Text provided -
"""
With today’s advancement of technology that allows for mass data collection, data-driven decision-making has become the norm. From machine learning, data science, and advanced analytics to real-time dashboards, decision-makers are gathering data to help them make the best decisions. 

Modern businesses have a vast amount of data that they want to use in as many ways as possible. This is where data lakes come into play. A data lake can serve as a repository that accommodates multiple data-driven projects. In this article, we’ll explain what data lakes are, their pros and cons, when they are used, and many other aspects of this powerful technology. Let’s dive in!

What is a Data Lake?

A data lake is a repository that enables you to store all the structured and unstructured data you collected at any scale. You can store your data as-is with data lakes without having first to structure the data. Data lakes allow you to run different types of analytics, from visualizations and dashboards to big data processing, real-time analytics, and machine learning that can help you make better decisions.

A data lake consists of four primary components: storage, format, compute, and metadata layers.

Data Lake Advantages and Disadvantages

Data Lake: Pros

Data lakes are more suited for analyzing data from diverse sources, especially when the initial cleaning of data is resource-intensive or problematic.
"""
Dataset extract -
"""
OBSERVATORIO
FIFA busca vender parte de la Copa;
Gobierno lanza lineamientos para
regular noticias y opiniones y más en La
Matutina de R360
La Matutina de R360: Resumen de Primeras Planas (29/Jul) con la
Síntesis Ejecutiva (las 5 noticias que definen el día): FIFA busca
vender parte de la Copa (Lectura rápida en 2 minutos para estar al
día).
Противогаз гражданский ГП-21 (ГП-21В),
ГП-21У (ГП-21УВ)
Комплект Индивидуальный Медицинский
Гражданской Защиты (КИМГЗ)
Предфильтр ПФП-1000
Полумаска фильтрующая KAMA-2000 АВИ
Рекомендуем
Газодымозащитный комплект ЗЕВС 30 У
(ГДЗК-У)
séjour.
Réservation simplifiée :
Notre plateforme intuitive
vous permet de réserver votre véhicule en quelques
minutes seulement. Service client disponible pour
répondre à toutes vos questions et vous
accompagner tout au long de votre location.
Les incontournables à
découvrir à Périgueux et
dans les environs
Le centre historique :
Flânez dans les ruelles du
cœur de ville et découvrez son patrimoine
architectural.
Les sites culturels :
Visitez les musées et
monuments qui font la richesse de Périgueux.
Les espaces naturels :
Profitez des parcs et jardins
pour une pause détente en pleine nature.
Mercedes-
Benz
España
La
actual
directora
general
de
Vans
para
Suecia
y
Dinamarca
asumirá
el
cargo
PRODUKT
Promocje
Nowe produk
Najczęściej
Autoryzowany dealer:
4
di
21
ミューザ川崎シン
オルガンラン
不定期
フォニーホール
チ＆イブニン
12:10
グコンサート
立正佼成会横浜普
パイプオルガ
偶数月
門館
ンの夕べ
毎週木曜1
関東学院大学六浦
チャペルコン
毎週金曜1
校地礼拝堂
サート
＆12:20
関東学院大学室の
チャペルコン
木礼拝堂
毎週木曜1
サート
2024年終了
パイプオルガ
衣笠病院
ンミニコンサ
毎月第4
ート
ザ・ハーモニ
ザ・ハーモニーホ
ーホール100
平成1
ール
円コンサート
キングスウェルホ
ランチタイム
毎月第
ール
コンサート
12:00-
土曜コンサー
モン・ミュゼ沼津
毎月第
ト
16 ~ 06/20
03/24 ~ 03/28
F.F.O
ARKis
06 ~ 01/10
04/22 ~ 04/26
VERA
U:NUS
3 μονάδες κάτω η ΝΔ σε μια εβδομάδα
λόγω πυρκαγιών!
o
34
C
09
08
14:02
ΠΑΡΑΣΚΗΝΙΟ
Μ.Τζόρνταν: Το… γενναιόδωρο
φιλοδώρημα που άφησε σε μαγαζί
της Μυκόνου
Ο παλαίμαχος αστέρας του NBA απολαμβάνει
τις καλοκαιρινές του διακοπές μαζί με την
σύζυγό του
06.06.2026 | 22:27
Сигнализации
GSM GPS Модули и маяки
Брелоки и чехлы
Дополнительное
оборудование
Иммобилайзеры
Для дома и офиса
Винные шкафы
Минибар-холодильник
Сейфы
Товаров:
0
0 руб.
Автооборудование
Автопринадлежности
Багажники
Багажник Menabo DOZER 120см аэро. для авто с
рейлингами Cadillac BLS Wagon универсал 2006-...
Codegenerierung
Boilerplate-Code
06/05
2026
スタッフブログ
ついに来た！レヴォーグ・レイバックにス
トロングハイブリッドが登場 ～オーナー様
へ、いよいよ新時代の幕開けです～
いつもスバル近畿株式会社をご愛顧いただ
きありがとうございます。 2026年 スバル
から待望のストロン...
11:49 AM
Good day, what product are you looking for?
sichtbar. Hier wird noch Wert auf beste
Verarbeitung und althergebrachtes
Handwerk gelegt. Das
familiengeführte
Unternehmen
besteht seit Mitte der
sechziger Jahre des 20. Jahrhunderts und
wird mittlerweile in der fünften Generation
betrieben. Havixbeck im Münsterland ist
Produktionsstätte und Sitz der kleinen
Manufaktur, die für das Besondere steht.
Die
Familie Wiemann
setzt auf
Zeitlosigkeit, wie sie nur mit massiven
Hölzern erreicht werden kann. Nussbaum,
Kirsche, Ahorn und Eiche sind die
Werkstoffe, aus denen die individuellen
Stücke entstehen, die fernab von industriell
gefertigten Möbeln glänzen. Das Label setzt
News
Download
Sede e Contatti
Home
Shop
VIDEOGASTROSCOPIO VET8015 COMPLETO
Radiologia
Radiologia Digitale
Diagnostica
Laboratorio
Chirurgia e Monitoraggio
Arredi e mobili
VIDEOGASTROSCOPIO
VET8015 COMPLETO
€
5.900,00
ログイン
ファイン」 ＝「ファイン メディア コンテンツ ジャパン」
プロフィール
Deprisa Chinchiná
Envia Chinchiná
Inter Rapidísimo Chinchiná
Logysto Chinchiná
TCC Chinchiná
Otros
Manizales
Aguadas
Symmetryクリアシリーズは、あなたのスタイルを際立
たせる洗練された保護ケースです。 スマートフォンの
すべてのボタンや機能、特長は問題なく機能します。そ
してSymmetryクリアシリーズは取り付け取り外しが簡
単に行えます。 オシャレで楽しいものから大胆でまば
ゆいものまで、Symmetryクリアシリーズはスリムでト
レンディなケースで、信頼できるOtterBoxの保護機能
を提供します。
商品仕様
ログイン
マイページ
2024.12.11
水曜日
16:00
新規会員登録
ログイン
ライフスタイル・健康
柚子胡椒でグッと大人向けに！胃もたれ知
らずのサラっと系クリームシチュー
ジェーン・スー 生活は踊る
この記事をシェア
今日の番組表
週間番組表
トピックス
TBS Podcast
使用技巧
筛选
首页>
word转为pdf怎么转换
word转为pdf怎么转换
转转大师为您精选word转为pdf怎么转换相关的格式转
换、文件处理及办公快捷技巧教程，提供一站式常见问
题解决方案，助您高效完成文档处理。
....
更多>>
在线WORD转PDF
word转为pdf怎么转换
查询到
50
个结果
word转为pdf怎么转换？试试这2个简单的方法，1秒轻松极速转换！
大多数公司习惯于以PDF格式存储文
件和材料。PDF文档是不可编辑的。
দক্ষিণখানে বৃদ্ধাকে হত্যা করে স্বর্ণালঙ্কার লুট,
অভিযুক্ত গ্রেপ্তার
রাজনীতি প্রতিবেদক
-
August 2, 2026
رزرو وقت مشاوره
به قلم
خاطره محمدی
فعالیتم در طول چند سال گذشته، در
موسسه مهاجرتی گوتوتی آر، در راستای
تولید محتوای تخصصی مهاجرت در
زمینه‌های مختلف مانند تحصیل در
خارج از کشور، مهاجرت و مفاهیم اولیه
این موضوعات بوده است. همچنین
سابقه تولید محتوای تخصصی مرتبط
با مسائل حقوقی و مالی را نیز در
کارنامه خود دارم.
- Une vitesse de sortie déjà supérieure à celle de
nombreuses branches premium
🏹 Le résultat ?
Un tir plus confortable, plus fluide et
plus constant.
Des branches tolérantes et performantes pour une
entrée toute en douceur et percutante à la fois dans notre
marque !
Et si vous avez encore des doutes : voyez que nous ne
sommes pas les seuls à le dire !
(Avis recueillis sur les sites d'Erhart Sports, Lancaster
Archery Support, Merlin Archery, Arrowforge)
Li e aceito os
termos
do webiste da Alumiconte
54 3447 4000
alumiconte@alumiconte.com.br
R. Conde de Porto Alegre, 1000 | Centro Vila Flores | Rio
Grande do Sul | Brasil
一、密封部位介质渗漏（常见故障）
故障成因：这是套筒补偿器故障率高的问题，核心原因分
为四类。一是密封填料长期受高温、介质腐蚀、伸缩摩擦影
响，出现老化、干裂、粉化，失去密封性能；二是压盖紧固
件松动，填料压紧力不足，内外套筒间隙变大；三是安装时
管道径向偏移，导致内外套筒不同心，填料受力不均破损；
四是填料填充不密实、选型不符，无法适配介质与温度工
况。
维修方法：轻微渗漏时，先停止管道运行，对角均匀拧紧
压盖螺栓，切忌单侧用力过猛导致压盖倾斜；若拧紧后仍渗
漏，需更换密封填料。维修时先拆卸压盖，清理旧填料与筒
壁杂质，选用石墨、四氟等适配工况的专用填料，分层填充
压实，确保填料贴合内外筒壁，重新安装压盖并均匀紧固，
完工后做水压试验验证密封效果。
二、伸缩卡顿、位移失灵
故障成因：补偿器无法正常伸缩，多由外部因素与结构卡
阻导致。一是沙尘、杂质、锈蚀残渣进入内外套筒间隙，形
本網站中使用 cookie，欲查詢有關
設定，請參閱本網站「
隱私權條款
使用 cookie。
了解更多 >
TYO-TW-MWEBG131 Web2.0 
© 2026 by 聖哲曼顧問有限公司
"""
Task item A - Please copy out the stretch from "What is a Data" through "resource-intensive or problematic." in the data lake article above, word for word.
Task item B -
For each statement below, decide whether the data lake article above agrees with it, answering yes or no and quoting the words of the article that settle it.
(i) Data must be structured before it can be stored in a data lake.
(ii) A data lake is made up of four primary components.
(iii) Data lakes are better suited for analyzing data drawn from diverse sources.
Task item C -
Answer these questions from the data lake article above.
(i) What can a data lake serve as a repository that accommodates?
(ii) What kinds of data does a data lake let you store, and at what scale?
(iii) What are the four primary components of a data lake?

Answer space A -
What is a Data Lake?

A data lake is a repository that enables you to store all the structured and unstructured data you collected at any scale. You can store your data as-is with data lakes without having first to structure the data. Data lakes allow you to run different types of analytics, from visualizations and dashboards to big data processing, real-time analytics, and machine learning that can help you make better decisions.

A data lake consists of four primary components: storage, format, compute, and metadata layers.

Data Lake Advantages and Disadvantages

Data Lake: Pros

Data lakes are more suited for analyzing data from diverse sources, especially when the initial cleaning of data is resource-intensive or problematic.

Answer space B -
(i) No: "You can store your data as-is with data lakes without having first to structure the data."
(ii) Yes: "A data lake consists of four primary components: storage, format, compute, and metadata layers."
(iii) Yes: "Data lakes are more suited for analyzing data from diverse sources, especially when the initial cleaning of data is resource-intensive or problematic."

Answer space C -
(i) Multiple data-driven projects.
(ii) All the structured and unstructured data you collected, at any scale.
(iii) Storage, format, compute, and metadata layers.